_PROBLEM_:
Search the records for lines with the word "data" and copy each match.
• • •
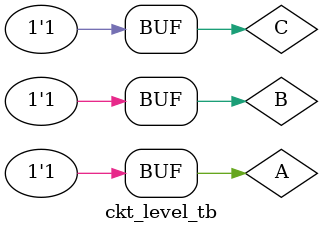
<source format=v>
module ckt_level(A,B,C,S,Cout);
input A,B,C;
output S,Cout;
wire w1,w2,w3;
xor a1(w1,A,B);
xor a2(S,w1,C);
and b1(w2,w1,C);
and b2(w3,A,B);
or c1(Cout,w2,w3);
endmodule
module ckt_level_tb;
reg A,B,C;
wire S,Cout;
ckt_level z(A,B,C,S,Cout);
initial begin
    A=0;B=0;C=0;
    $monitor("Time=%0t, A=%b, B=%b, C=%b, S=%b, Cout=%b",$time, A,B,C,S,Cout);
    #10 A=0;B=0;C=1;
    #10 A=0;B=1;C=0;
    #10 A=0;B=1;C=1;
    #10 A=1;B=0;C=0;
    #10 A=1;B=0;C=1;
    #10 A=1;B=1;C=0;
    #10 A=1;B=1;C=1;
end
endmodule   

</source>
• • •
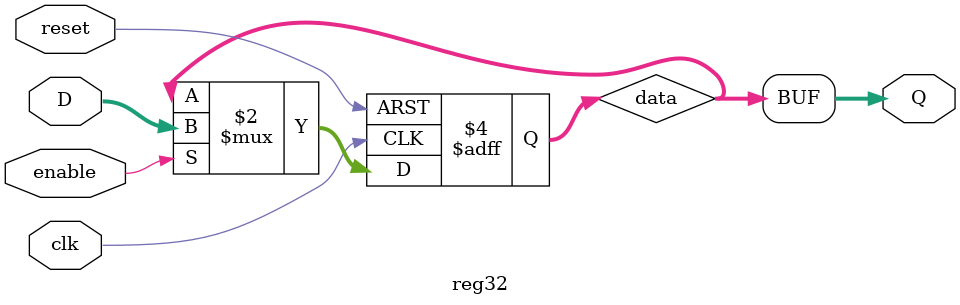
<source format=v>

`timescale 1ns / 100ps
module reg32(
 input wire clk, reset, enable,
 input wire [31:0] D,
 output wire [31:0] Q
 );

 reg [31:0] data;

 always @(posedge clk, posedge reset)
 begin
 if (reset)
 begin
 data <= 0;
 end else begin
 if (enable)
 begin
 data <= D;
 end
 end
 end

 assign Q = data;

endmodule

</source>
• • •
_RESULT OF THIS EXERCISE_:
 reg [31:0] data;
 data <= 0;
 data <= D;
 assign Q = data;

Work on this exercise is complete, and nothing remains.